▶ _Exercise aim_
In the entries below, find the line with "neck: (76, 175)" and the line with "nose: (410, 421)". Return those two lines and all lines between them, exactly.

▶ _Exercise materials_
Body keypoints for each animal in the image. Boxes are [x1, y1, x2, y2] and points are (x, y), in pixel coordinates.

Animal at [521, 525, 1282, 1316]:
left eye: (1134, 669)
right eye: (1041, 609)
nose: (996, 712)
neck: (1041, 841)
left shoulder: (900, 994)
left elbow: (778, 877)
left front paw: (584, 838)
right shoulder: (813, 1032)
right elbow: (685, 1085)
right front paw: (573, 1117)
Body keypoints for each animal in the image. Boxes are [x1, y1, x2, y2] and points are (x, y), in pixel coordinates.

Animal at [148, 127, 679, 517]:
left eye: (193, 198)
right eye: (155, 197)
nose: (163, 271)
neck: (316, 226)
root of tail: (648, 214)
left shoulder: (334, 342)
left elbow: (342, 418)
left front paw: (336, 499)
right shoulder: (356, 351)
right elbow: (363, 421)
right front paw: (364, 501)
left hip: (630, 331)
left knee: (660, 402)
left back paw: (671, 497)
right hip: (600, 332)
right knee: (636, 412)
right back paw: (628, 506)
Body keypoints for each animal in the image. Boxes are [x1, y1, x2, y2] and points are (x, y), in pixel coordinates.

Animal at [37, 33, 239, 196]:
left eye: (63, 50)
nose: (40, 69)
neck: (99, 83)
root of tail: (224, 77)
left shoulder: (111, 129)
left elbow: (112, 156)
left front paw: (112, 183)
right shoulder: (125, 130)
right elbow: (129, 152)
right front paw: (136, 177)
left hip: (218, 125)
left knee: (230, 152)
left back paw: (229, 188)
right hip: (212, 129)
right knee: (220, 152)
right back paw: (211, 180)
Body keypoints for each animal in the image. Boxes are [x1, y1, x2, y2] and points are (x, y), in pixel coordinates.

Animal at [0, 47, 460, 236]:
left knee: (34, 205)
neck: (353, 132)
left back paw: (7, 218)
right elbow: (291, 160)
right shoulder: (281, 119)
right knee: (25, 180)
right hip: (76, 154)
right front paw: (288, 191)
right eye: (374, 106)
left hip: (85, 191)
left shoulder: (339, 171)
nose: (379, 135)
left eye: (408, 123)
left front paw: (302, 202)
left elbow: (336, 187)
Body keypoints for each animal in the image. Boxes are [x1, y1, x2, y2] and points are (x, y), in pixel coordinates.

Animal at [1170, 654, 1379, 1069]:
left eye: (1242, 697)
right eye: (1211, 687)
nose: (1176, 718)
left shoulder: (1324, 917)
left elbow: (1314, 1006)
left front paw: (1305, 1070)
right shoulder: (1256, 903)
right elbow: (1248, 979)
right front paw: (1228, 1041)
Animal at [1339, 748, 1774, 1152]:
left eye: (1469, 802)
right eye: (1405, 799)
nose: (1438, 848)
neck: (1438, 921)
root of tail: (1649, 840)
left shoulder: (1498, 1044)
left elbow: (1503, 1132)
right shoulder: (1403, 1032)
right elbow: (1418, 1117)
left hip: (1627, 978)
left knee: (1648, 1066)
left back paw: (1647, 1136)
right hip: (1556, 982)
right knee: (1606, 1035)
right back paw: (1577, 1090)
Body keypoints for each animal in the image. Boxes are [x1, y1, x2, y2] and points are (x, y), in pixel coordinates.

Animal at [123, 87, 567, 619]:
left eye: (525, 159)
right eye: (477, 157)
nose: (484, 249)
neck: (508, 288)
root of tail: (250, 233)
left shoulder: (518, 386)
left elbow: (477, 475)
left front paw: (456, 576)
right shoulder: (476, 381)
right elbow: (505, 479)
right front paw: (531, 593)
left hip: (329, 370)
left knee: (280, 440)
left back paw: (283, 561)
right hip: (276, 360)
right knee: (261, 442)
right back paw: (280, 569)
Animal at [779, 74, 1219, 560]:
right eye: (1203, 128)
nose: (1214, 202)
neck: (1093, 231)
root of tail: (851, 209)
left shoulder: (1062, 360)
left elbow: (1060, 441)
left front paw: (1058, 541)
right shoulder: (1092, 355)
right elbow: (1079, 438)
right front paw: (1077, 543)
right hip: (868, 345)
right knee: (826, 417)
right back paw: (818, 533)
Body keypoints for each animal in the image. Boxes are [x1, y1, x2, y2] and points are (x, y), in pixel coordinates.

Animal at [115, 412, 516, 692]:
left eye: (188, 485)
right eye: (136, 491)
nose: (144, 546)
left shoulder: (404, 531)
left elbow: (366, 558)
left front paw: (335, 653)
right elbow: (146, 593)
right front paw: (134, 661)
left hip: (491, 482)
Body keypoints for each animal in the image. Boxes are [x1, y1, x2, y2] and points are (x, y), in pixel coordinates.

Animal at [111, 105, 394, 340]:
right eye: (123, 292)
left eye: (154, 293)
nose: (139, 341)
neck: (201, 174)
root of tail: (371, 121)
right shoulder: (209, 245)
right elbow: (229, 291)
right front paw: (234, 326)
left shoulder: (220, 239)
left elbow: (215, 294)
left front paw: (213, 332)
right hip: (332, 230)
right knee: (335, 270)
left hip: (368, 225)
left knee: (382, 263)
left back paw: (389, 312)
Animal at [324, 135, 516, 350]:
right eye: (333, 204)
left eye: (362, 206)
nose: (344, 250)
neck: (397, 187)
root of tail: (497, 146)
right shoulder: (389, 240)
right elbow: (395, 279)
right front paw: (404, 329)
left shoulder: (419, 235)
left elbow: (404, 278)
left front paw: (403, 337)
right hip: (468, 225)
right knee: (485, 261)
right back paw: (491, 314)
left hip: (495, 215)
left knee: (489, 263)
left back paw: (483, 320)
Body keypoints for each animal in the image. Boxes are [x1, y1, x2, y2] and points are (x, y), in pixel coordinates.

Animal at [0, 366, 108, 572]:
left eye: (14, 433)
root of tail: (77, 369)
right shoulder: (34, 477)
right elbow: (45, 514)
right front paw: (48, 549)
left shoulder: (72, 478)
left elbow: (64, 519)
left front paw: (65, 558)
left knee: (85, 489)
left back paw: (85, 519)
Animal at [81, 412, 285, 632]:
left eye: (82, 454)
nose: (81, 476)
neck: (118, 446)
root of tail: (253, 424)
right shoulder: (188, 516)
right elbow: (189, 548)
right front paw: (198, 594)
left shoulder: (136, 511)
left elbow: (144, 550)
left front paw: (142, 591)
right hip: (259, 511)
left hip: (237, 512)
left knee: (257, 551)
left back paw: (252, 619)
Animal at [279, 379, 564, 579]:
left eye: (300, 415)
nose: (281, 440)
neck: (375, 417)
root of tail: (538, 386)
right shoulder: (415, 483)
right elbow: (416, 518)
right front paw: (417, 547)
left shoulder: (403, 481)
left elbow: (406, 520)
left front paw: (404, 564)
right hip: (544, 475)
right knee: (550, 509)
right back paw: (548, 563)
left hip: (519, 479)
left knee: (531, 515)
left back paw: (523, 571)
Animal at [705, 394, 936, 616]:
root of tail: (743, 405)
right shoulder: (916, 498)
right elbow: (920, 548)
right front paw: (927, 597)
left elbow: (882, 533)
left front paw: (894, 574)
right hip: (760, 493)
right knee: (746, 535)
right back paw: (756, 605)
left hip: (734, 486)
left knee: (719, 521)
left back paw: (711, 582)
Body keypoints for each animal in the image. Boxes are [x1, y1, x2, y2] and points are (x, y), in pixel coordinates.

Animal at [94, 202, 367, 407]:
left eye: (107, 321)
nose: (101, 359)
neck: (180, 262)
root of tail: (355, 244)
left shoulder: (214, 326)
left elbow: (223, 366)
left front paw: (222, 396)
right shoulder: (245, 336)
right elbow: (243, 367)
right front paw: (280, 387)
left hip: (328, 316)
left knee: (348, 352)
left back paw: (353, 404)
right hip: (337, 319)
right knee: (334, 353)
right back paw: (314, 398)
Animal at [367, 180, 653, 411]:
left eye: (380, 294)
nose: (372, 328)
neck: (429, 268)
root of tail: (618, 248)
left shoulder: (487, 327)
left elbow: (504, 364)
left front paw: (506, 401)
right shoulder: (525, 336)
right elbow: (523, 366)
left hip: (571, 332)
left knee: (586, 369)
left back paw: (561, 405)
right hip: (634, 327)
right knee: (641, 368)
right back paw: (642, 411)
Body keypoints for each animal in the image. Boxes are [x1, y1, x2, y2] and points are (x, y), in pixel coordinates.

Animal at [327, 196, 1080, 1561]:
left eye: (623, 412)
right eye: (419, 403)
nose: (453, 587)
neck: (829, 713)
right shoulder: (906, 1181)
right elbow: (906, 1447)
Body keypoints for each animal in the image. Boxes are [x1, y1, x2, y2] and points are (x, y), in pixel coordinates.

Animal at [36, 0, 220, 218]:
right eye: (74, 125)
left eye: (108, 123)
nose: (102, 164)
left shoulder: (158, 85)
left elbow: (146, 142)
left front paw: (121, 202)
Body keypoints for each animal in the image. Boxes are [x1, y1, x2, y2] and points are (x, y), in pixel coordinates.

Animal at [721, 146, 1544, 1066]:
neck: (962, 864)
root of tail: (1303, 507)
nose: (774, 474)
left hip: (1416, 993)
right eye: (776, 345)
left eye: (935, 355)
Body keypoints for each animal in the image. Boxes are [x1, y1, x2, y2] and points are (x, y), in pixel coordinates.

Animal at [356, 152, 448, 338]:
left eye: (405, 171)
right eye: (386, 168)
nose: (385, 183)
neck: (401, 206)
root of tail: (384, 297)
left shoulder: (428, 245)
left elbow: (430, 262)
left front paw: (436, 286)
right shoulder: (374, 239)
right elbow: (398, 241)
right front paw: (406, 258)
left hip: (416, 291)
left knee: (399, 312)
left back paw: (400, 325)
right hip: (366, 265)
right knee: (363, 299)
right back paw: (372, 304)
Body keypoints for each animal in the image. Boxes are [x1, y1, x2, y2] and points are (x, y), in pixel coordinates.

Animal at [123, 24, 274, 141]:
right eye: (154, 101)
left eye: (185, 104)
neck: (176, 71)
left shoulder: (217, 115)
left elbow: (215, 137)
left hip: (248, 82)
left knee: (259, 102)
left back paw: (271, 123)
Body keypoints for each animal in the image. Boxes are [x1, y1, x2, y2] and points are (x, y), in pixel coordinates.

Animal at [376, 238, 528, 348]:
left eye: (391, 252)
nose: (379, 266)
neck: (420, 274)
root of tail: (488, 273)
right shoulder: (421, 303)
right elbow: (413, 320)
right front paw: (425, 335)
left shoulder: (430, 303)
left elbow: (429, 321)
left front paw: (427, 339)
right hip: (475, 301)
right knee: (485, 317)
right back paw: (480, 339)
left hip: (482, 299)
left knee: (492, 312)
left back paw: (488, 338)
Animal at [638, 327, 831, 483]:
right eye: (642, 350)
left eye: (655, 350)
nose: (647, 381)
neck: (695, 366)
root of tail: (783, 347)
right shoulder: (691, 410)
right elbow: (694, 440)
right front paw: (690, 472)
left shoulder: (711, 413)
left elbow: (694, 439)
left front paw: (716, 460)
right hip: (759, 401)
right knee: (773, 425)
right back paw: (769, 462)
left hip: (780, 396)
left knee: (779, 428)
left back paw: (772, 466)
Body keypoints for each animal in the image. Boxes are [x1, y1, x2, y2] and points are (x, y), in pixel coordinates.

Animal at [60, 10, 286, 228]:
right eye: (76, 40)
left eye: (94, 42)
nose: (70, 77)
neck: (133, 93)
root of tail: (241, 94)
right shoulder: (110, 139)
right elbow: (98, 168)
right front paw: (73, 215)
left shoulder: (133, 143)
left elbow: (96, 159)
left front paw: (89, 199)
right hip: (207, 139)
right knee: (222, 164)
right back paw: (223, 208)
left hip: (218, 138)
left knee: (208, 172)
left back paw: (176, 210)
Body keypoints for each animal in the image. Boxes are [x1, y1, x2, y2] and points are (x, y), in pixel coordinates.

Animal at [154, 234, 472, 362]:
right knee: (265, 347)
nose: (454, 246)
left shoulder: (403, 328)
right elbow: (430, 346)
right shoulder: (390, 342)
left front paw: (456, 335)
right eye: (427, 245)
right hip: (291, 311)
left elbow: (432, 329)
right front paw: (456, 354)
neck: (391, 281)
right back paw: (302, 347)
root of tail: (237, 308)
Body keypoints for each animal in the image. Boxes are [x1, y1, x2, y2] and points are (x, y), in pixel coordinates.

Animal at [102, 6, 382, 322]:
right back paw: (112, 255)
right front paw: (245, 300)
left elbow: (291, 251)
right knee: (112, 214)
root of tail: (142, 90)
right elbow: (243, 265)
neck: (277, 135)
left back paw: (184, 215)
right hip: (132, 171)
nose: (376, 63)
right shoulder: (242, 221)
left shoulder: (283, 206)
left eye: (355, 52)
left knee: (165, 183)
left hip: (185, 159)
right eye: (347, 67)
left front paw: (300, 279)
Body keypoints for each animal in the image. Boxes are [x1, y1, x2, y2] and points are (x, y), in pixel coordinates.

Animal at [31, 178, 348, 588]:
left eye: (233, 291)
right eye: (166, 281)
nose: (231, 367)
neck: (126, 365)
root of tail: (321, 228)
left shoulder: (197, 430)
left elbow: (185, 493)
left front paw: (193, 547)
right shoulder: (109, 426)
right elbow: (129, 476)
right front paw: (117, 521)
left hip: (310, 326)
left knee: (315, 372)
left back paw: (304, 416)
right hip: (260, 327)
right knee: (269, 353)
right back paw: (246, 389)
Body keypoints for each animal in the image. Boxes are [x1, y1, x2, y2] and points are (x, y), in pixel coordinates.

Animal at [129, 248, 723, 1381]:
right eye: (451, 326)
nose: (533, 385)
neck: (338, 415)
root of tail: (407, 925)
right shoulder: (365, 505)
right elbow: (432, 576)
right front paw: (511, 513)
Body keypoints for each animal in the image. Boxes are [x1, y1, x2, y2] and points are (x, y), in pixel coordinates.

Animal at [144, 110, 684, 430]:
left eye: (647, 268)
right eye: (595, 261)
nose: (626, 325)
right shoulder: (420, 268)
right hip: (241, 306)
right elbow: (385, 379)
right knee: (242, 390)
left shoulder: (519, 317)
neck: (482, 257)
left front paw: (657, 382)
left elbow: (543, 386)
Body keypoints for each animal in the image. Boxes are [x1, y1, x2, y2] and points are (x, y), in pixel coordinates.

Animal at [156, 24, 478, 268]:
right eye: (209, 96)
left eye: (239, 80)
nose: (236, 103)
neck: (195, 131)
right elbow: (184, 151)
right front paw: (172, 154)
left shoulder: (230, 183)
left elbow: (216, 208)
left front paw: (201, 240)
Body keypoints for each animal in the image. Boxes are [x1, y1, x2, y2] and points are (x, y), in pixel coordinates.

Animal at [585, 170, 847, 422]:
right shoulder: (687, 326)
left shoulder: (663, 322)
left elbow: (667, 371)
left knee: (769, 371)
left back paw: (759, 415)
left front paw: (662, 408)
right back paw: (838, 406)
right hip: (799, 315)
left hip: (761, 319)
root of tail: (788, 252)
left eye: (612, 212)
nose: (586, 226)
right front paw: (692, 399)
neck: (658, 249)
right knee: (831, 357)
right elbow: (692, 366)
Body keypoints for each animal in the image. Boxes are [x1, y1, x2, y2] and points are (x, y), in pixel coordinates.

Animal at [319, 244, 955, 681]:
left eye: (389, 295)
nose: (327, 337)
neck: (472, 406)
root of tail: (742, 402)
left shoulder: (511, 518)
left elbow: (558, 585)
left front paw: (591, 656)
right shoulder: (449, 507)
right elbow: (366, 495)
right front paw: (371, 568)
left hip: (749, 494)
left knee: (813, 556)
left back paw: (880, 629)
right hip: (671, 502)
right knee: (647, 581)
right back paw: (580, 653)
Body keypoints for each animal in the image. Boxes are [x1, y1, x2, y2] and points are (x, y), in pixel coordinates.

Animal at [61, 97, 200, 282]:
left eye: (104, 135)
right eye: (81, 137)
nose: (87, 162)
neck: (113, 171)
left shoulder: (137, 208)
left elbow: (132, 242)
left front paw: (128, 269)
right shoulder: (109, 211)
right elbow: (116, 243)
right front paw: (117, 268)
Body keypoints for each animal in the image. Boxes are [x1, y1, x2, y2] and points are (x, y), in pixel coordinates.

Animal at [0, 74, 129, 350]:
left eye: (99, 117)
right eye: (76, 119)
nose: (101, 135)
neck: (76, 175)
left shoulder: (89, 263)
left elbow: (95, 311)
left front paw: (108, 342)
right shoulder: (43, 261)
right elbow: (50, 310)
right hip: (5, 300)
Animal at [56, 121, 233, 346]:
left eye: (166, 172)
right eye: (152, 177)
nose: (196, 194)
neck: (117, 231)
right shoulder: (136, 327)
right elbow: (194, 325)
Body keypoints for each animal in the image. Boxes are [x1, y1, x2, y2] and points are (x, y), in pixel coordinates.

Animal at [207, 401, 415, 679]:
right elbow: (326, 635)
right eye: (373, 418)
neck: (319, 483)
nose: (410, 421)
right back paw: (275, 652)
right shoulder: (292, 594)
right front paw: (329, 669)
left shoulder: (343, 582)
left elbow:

▶ _Solution to this exercise_
neck: (76, 175)
left shoulder: (89, 263)
left elbow: (95, 311)
left front paw: (108, 342)
right shoulder: (43, 261)
right elbow: (50, 310)
right hip: (5, 300)
Animal at [56, 121, 233, 346]:
left eye: (166, 172)
right eye: (152, 177)
nose: (196, 194)
neck: (117, 231)
right shoulder: (136, 327)
right elbow: (194, 325)
Body keypoints for each animal in the image. Boxes are [x1, y1, x2, y2] and points are (x, y), in pixel coordinates.

Animal at [207, 401, 415, 679]:
right elbow: (326, 635)
right eye: (373, 418)
neck: (319, 483)
nose: (410, 421)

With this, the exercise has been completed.